Buzzati non bissa il successo ottenuto con il Deserto dei tartari. Almeno all’inizio. Quando esce, Un amore trova i critici e il pubblico piuttosto freddi e disorientati. Eppure è diventato senza dubbio uno dei romanzi più letti del Novecento. Ancor oggi la Mondadori ne stampa un’edizione all’anno (da quando uscì nella collana dei tascabili Oscar, sono ben 54 le ristampe arrivate nelle librerie italiane). Prova che Buzzati ha colpito nel segno. Anche se all’inizio quell’impudicizia e quella irrefrenabile impulso di autenticità non consegnarono al testo i dovuti omaggi.

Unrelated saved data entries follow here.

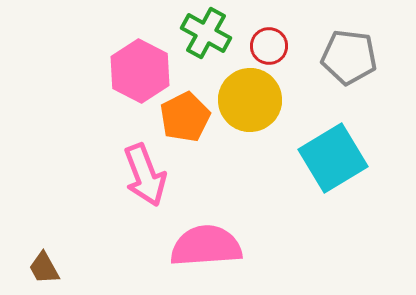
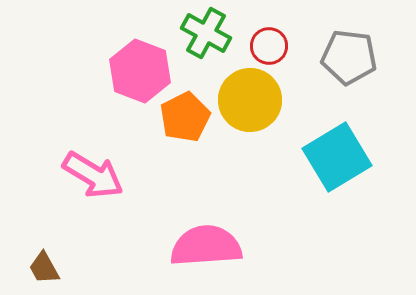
pink hexagon: rotated 6 degrees counterclockwise
cyan square: moved 4 px right, 1 px up
pink arrow: moved 52 px left; rotated 38 degrees counterclockwise
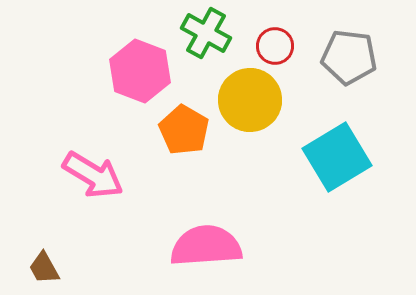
red circle: moved 6 px right
orange pentagon: moved 1 px left, 13 px down; rotated 15 degrees counterclockwise
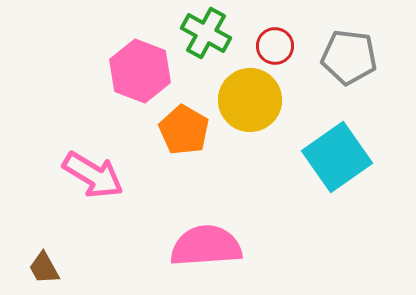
cyan square: rotated 4 degrees counterclockwise
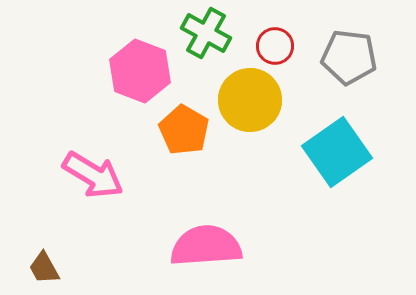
cyan square: moved 5 px up
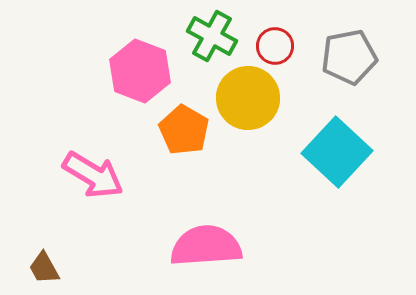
green cross: moved 6 px right, 3 px down
gray pentagon: rotated 18 degrees counterclockwise
yellow circle: moved 2 px left, 2 px up
cyan square: rotated 12 degrees counterclockwise
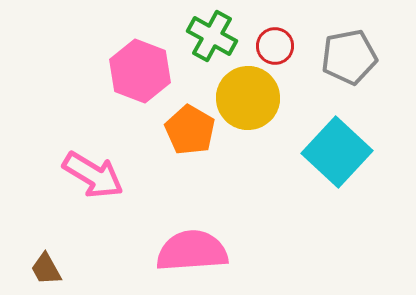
orange pentagon: moved 6 px right
pink semicircle: moved 14 px left, 5 px down
brown trapezoid: moved 2 px right, 1 px down
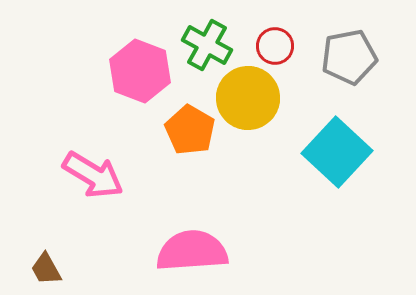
green cross: moved 5 px left, 9 px down
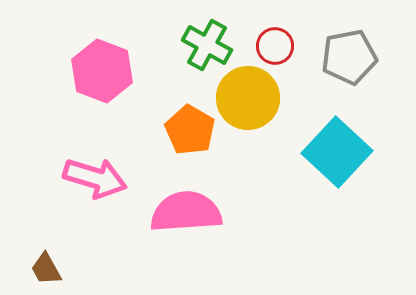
pink hexagon: moved 38 px left
pink arrow: moved 2 px right, 3 px down; rotated 14 degrees counterclockwise
pink semicircle: moved 6 px left, 39 px up
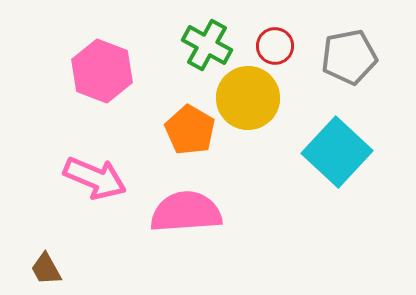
pink arrow: rotated 6 degrees clockwise
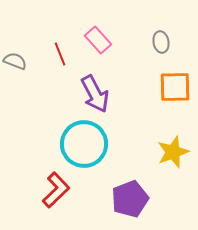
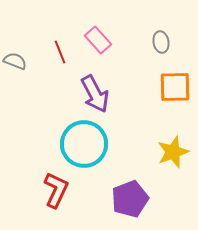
red line: moved 2 px up
red L-shape: rotated 21 degrees counterclockwise
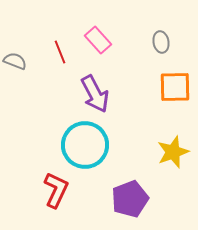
cyan circle: moved 1 px right, 1 px down
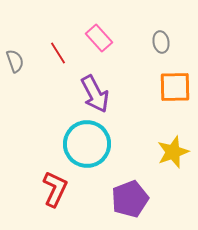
pink rectangle: moved 1 px right, 2 px up
red line: moved 2 px left, 1 px down; rotated 10 degrees counterclockwise
gray semicircle: rotated 50 degrees clockwise
cyan circle: moved 2 px right, 1 px up
red L-shape: moved 1 px left, 1 px up
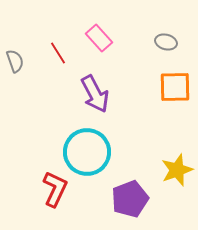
gray ellipse: moved 5 px right; rotated 65 degrees counterclockwise
cyan circle: moved 8 px down
yellow star: moved 4 px right, 18 px down
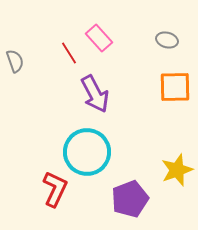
gray ellipse: moved 1 px right, 2 px up
red line: moved 11 px right
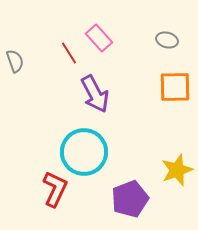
cyan circle: moved 3 px left
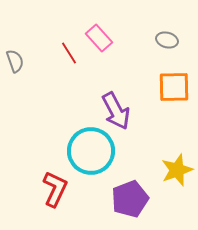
orange square: moved 1 px left
purple arrow: moved 21 px right, 17 px down
cyan circle: moved 7 px right, 1 px up
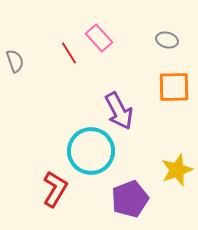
purple arrow: moved 3 px right
red L-shape: rotated 6 degrees clockwise
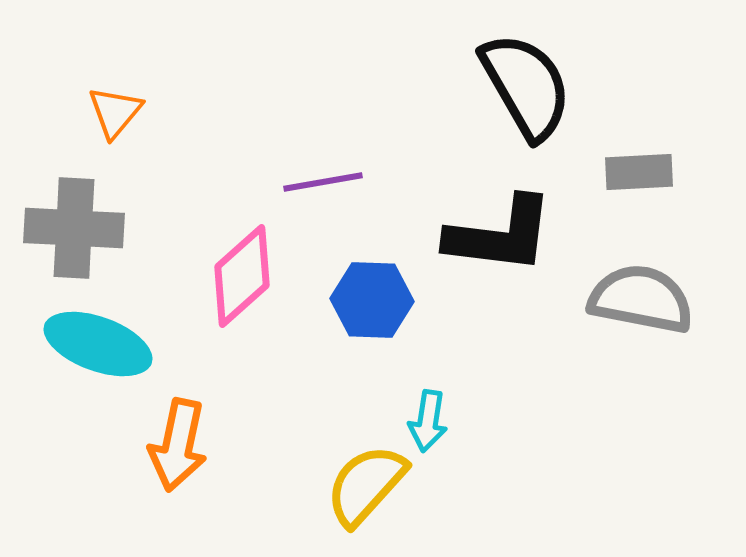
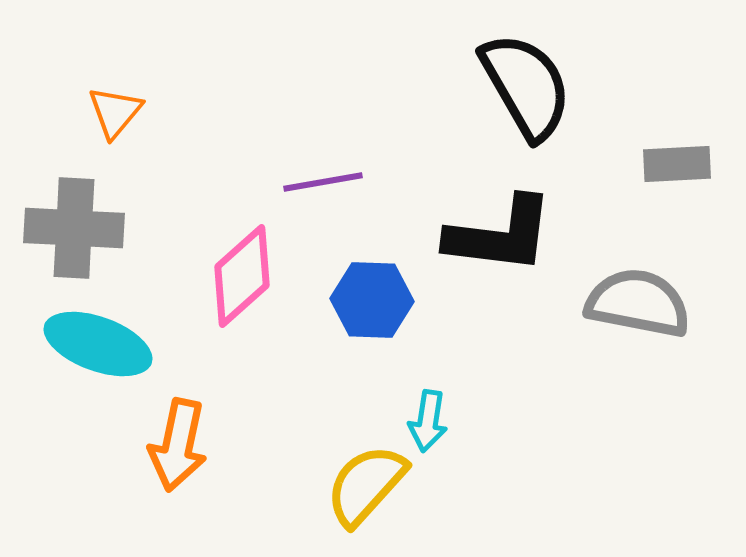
gray rectangle: moved 38 px right, 8 px up
gray semicircle: moved 3 px left, 4 px down
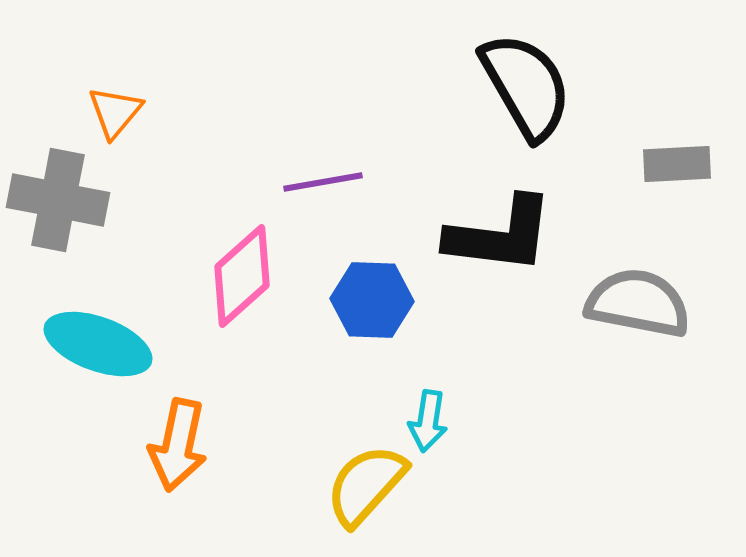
gray cross: moved 16 px left, 28 px up; rotated 8 degrees clockwise
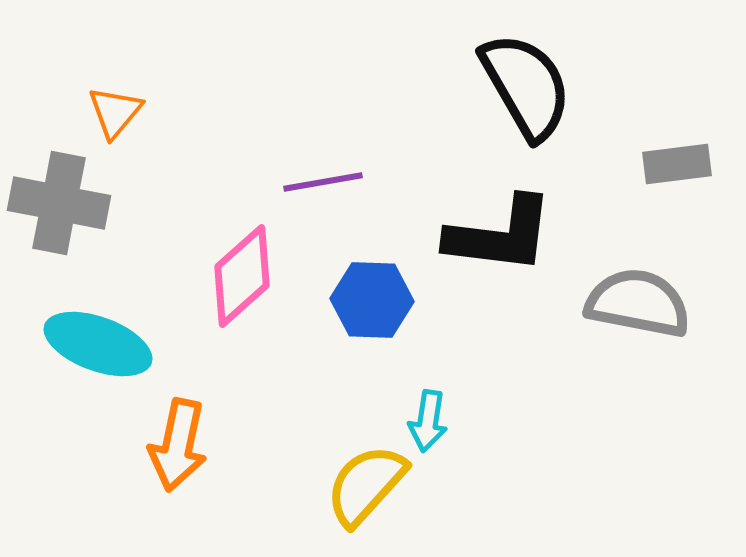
gray rectangle: rotated 4 degrees counterclockwise
gray cross: moved 1 px right, 3 px down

Da buon borghese benestante e illuminato, Dorigo non vuole rinunciare al suo status, alla sua posizione e alla sua libertà. Gli piace la sua condizione di single. Anzi oggi verrebbe definito un bamboccione attempato visto che ancora vive con l’anziana mamma. Però il piacere e la debolezza della carne gli impongono frequenti visite dalla signora Ermelina. La Laide, di cui qui fa la conoscenza, non è come tutte le altre. E proprio il suo essere sfuggente a facili etichette induce Dorigo ad abbassare la guardia. Fino al punto di cadere preda di un innamoramento ossessivo e senza speranza. Prova in tutti i modi a ridurre il rapporto a una questione di possesso. Spera che i soldi gli concedano il controllo della giovane. Che la sua posizione possa in qualche modo intimorire la ragazza riducendola a mite preda della sua lussuria. Però a sfuggirgli di mano sono proprio i sentimenti. E i momenti più lirici sono proprio quelli in cui vorrebbe condividere con la giovane Laide non tanto i piaceri della carne quanto la ritrovata armonia con il mondo. Tramonti struggenti, musiche toccanti, momenti indicibili restano sospesi nel vuoto. Lei è troppo materiale e grezza, lui incapace di aprirsi. Un amore, insomma finisce per essere una lucida analisi dei rapporti impossibili, ancorché i più frequenti che ci sono tra uomo e donna. Indispensabile antidoto, quasi un vaccino, contro la malattia del luogo comune.